In France, he not only disposes of all the former palaces and extensive demesnes of our King, but has greatly increased them, by national. property and by lands and estates bought by the Imperial Treasury, or confiscated by Imperial decrees. In Italy, he has, by an official act, declared to be the property of his crown, first, the royal palace at Milan, and a royal villa, which he now calls Villa Bonaparte; second, the palace of Monza and its dependencies; third, the palace of Mantua, the palace of The, and the ci-devant ducal palace of Modena; fourth, a palace situated in the vicinity of Brescia, and another palace in the vicinity of Bologna; fifth, the ci-devant ducal palaces of Parma and Placenza; sixth, the beautiful forest of Tesin. Ten millions were, besides, ordered to be drawn out of the Royal Treasury at Milan to purchase lands for the formation of a park, pleasure-grounds, etc.

To these are added all the royal palaces and domains of the former Kings of Sardinia, of the Dukes of Brabant, of the Counts of Flanders, of the German Electors, Princes, Dukes, Counts, Barons, etc., who, before the last war, were Sovereigns on the right bank of the Rhine. I have seen a list, according to which the number of palaces and chateaux appertaining to Napoleon as Emperor and King, are stated to be seventy-nine; so that he may change his habitations six times in the month, without occupying during the same year the same palace, and, nevertheless, always sleep at home.
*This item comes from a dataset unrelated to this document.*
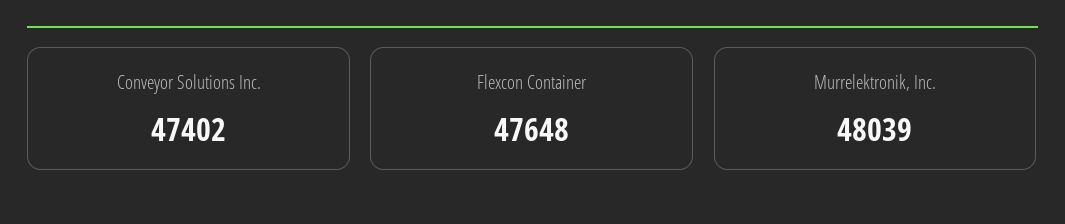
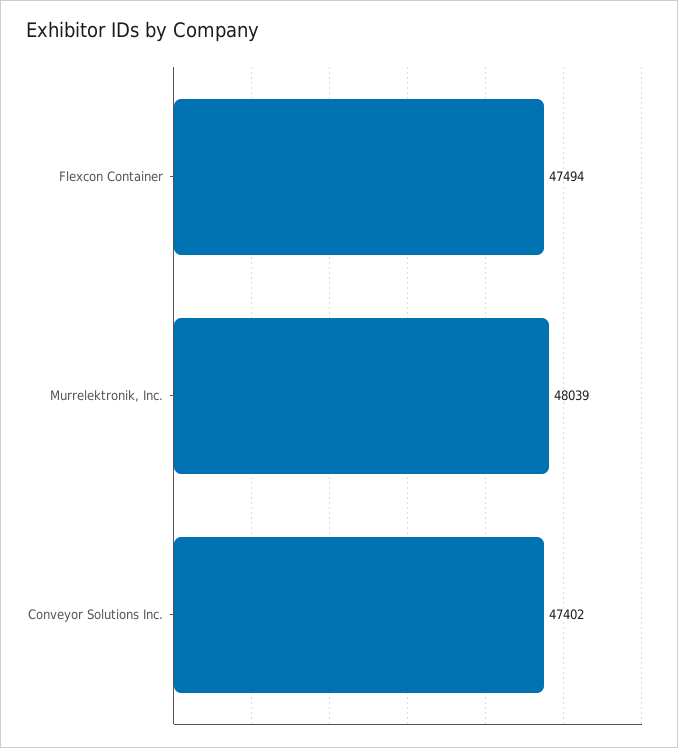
Flexcon Container: 47648 -> 47494

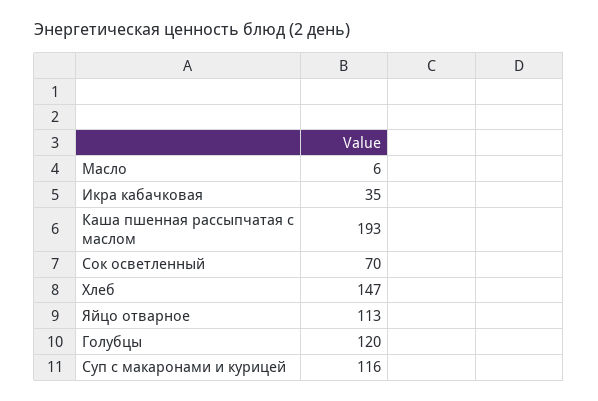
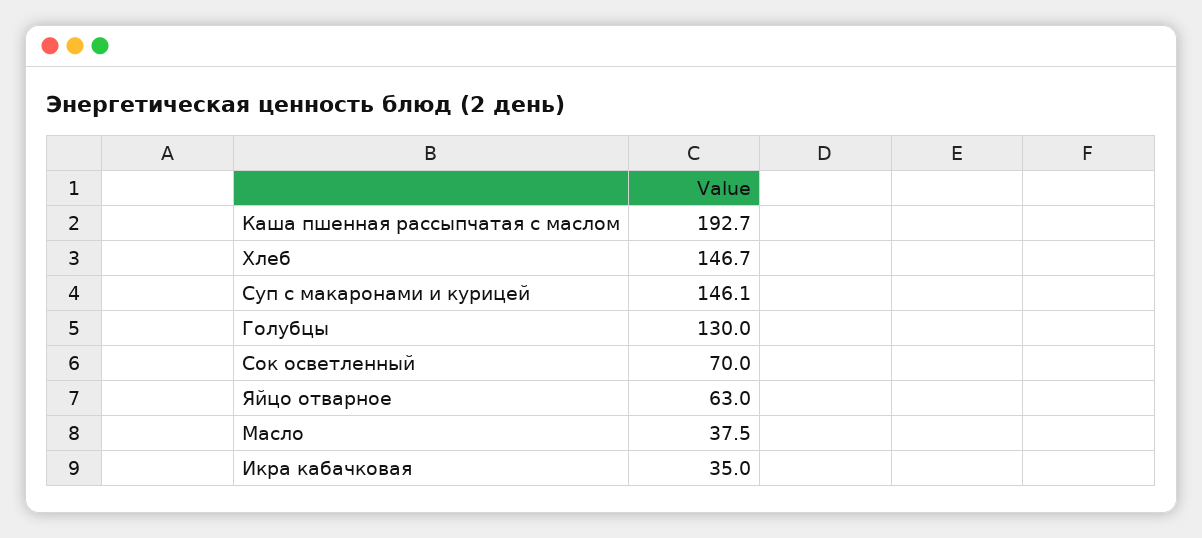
Масло: 6 -> 37.5
Яйцо отварное: 113 -> 63
Голубцы: 120 -> 130
Суп с макаронами и курицей: 116 -> 146.1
In this number are not included the private chateaux and estates of the Empress, or those of the Princes and Princesses Bonaparte. Madame Napoleon has purchased, since her husband's consulate, in her own name, or in the name of her children, nine estates with their chateaux, four national forests, and six hotels at Paris. Joseph Bonaparte possesses four estates and chateaux in France, three hotels at Paris and at Brussels, three chateaux and estates in Italy, and one hotel at Milan, and another at Turin. Lucien Bonaparte has now remaining only one hotel at Paris, another at Bonne, and a third at Chambery. He has one estate in Burgundy, two in Languedoc, and one in the vicinity of this capital. At Bologna, Ferrara, Florence, and Rome, he has his own hotels, and in the Papal States he has obtained, in exchange for property in France, three chateaux with their dependencies. Louis Bonaparte has three hotels at Paris, one at Cologne, one at Strasburg, and one at Lyons. He has two estates in Flanders, three in Burgundy, one in Franche-Comte, and another in Alsace. He has also a chateau four leagues from this city. At Genoa he has a beautiful hotel, and upon the Genoese territory a large estate. He has bought three plantations at Martinico, and two at Guadeloupe. To Jerome Bonaparte has hitherto been presented only an estate in Brabant, and a hotel in this capital. Some of the former domains of the House of Orange, in the Batavian Republic, have been purchased by the agents of our Government, and are said to be intended for him.